Correlation Between GreenPower and Block
Can any of the company-specific risk be diversified away by investing in both GreenPower and Block at the same time? Although using a correlation coefficient on its own may not help to predict future stock returns, this module helps to understand the diversifiable risk of combining GreenPower and Block into the same portfolio, which is an essential part of the fundamental portfolio management process.
By analyzing existing cross correlation between GreenPower Motor and Block Inc, you can compare the effects of market volatilities on GreenPower and Block and check how they will diversify away market risk if combined in the same portfolio for a given time horizon. You can also utilize pair trading strategies of matching a long position in GreenPower with a short position of Block. Check out your portfolio center. Please also check ongoing floating volatility patterns of GreenPower and Block.
Diversification Opportunities for GreenPower and Block
-0.51 | Correlation Coefficient |
Excellent diversification
The 3 months correlation between GreenPower and Block is -0.51. Overlapping area represents the amount of risk that can be diversified away by holding GreenPower Motor and Block Inc in the same portfolio, assuming nothing else is changed. The correlation between historical prices or returns on Block Inc and GreenPower is a relative statistical measure of the degree to which these equity instruments tend to move together. The correlation coefficient measures the extent to which returns on GreenPower Motor are associated (or correlated) with Block. Values of the correlation coefficient range from -1 to +1, where. The correlation of zero (0) is possible when the price movement of Block Inc has no effect on the direction of GreenPower i.e., GreenPower and Block go up and down completely randomly.
Pair Corralation between GreenPower and Block
Allowing for the 90-day total investment horizon GreenPower is expected to generate 1.03 times less return on investment than Block. In addition to that, GreenPower is 2.92 times more volatile than Block Inc. It trades about 0.06 of its total potential returns per unit of risk. Block Inc is currently generating about 0.18 per unit of volatility. If you would invest 6,608 in Block Inc on August 30, 2024 and sell it today you would earn a total of 2,270 from holding Block Inc or generate 34.35% return on investment over 90 days.
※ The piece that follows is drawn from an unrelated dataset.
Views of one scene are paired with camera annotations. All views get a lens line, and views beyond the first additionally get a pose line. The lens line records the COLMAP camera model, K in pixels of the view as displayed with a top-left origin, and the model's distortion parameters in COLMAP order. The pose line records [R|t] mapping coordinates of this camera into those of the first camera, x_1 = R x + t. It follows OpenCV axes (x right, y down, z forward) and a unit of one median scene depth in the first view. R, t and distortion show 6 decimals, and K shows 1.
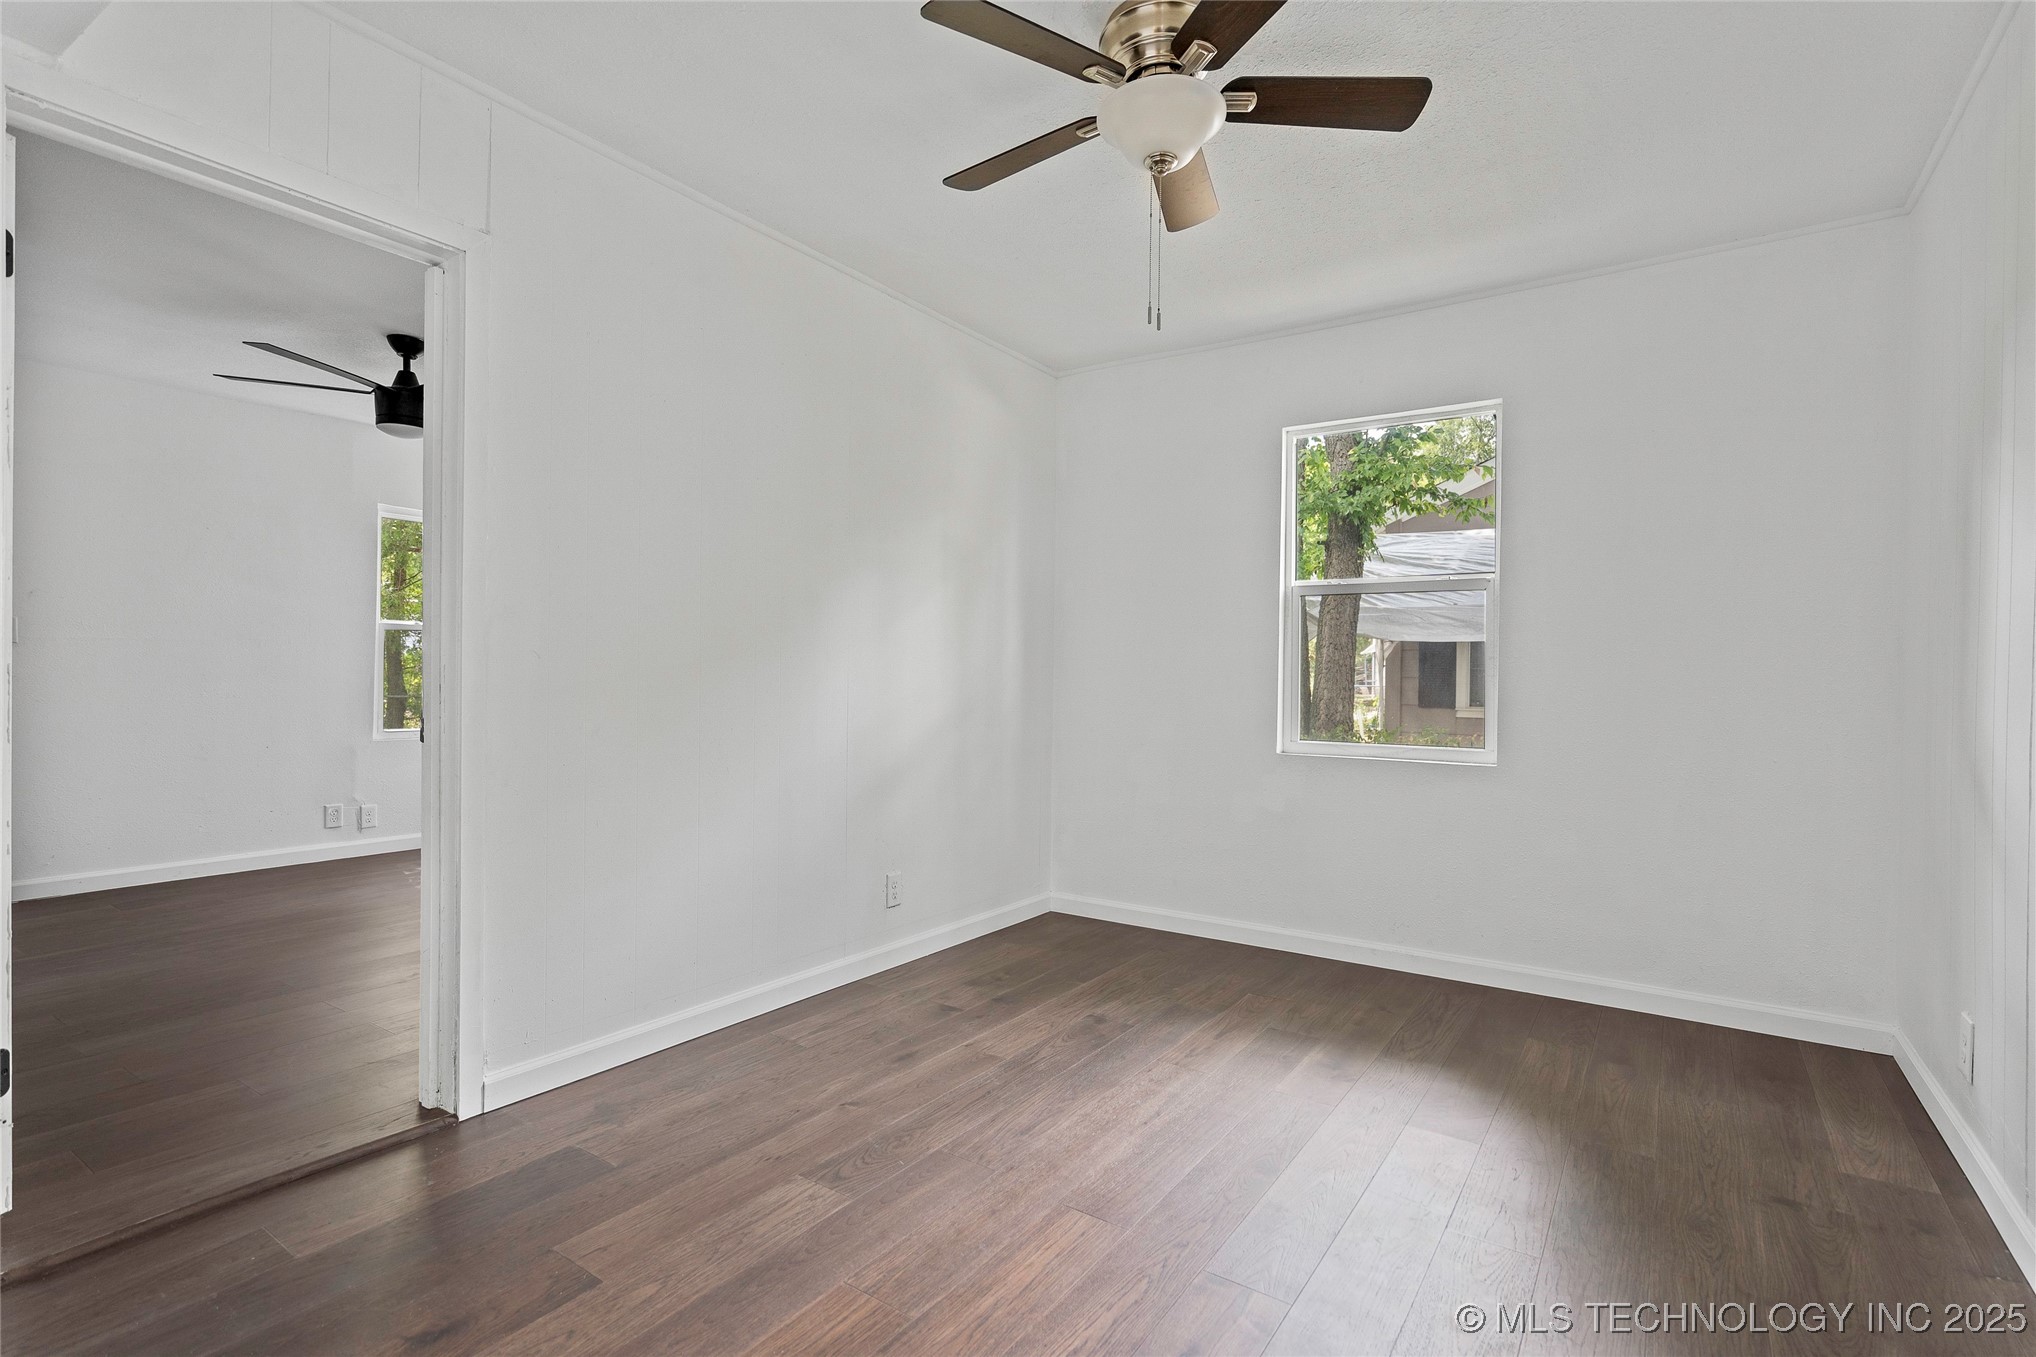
lens RADIAL K [[968.1, 0, 1014.0], [0, 968.1, 677.5], [0, 0, 1]] dist [0.000904, 0.001743]
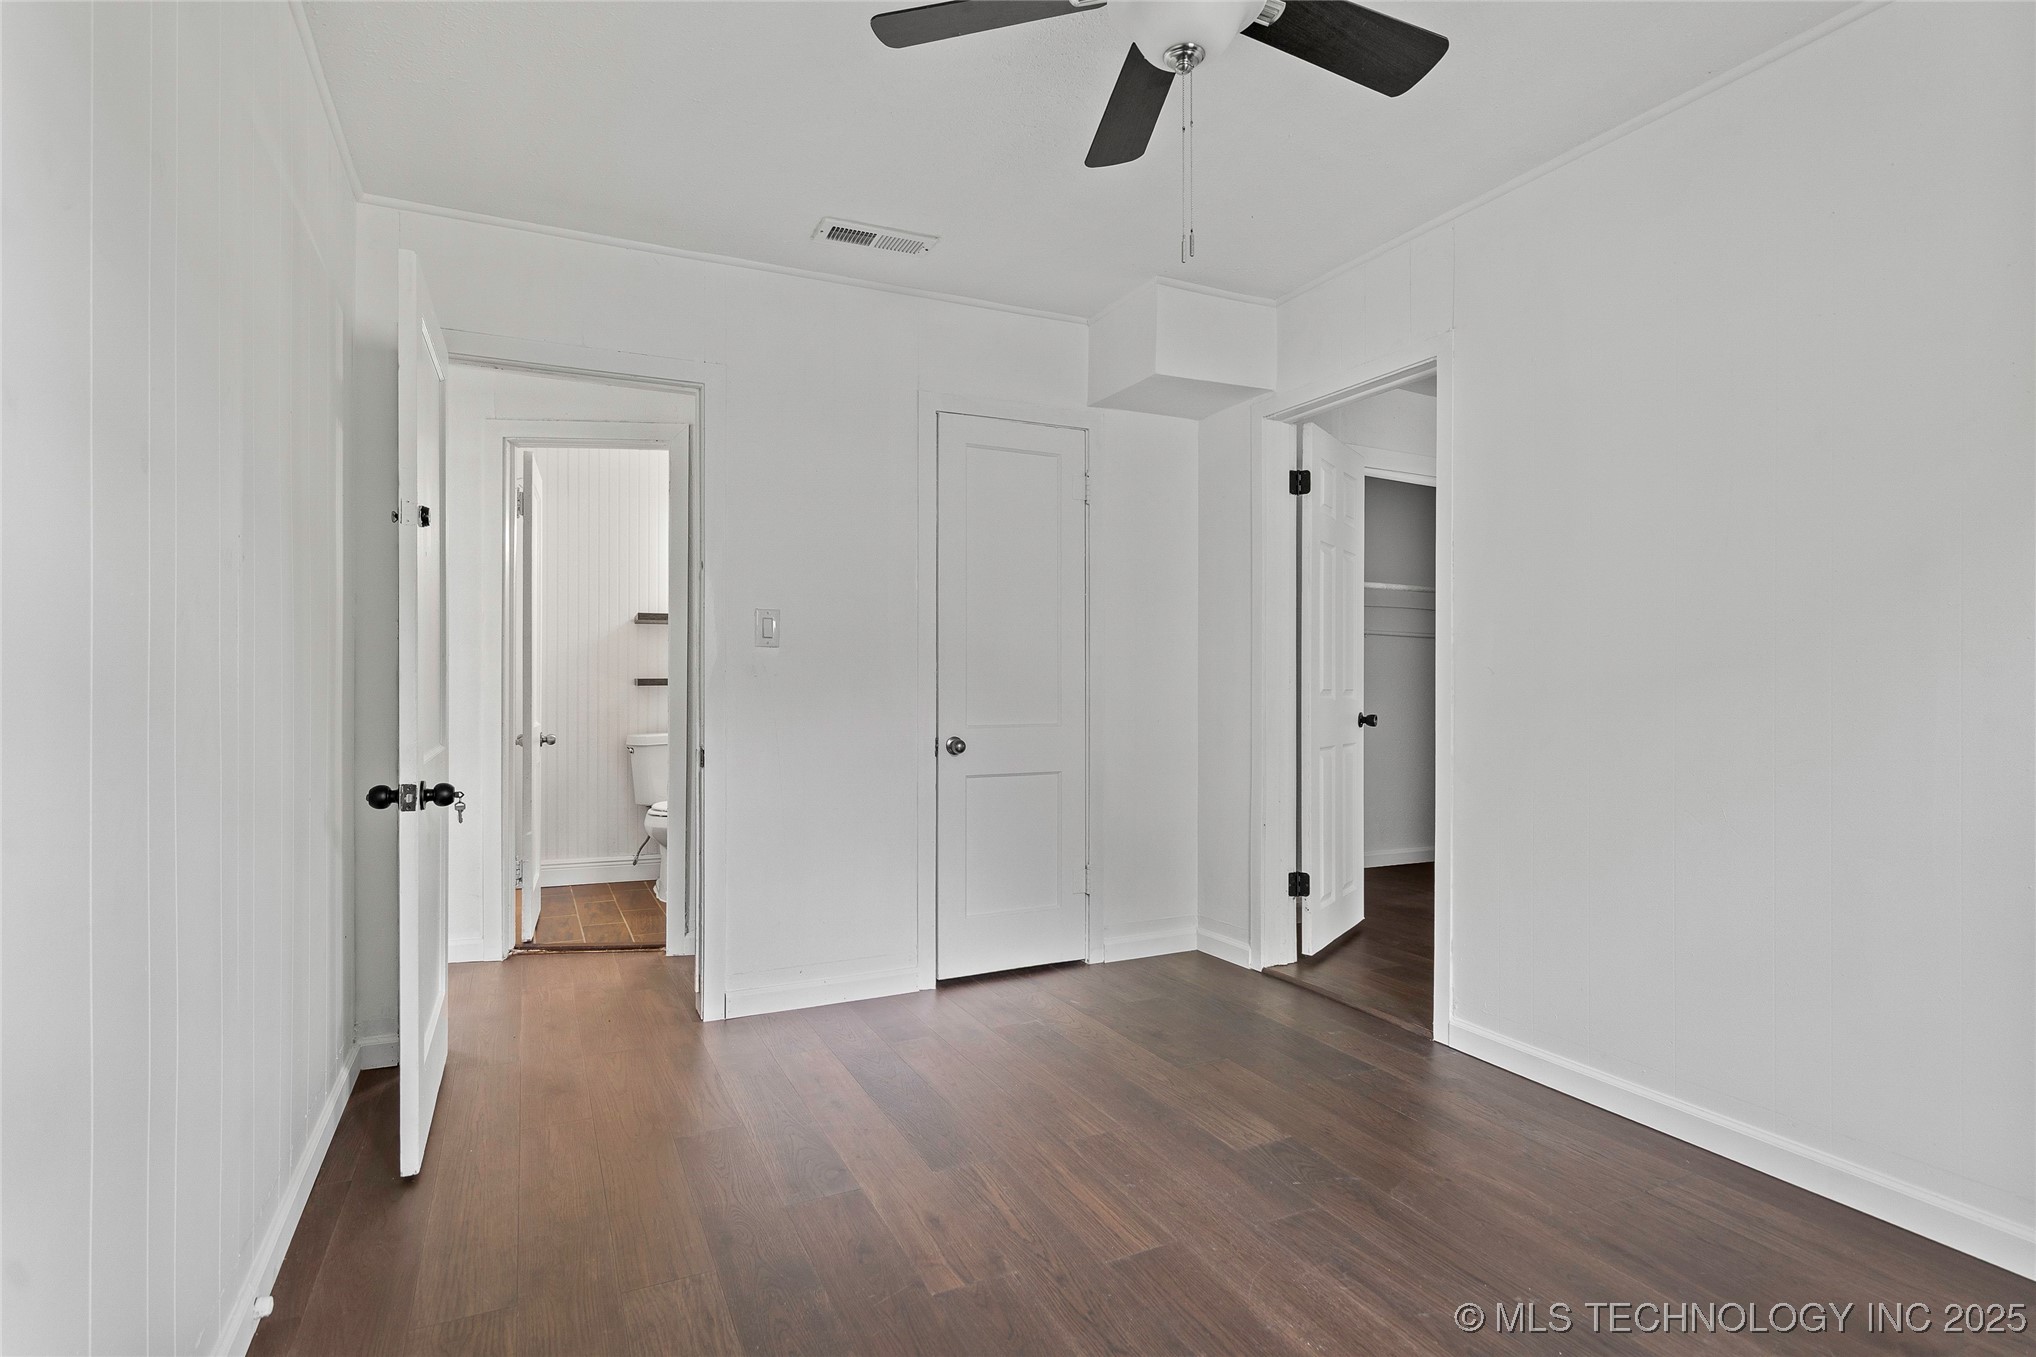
lens RADIAL K [[968.1, 0, 1014.0], [0, 968.1, 677.5], [0, 0, 1]] dist [0.000904, 0.001743]
pose [[-0.480225, -0.004671, -0.877133, 0.662256], [0.000164, 0.999985, -0.005415, -0.016222], [0.877145, -0.002744, -0.480217, 0.887996]]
Time Period | 3 Months [change] |
Direction | Moves Against |
Strength | Very Weak |
Accuracy | 100.0% |
Values | Daily Returns |
GreenPower Motor vs. Block Inc
Performance |
Timeline |
GreenPower Motor |
Block Inc |
GreenPower and Block Volatility Contrast
Predicted Return Density |
Returns |
Pair Trading with GreenPower and Block
The main advantage of trading using opposite GreenPower and Block positions is that it hedges away some unsystematic risk. Because of two separate transactions, even if GreenPower position performs unexpectedly, Block can make up some of the losses. Pair trading also minimizes risk from directional movements in the market. For example, if an entire industry or sector drops because of unexpected headlines, the short position in Block will offset losses from the drop in Block's long position.GreenPower vs. Phoenix Motor Common | GreenPower vs. Envirotech Vehicles | GreenPower vs. Volcon Inc | GreenPower vs. Zapp Electric Vehicles |
Check out your portfolio center.Note that this page's information should be used as a complementary analysis to find the right mix of equity instruments to add to your existing portfolios or create a brand new portfolio. You can also try the Portfolio Suggestion module to get suggestions outside of your existing asset allocation including your own model portfolios.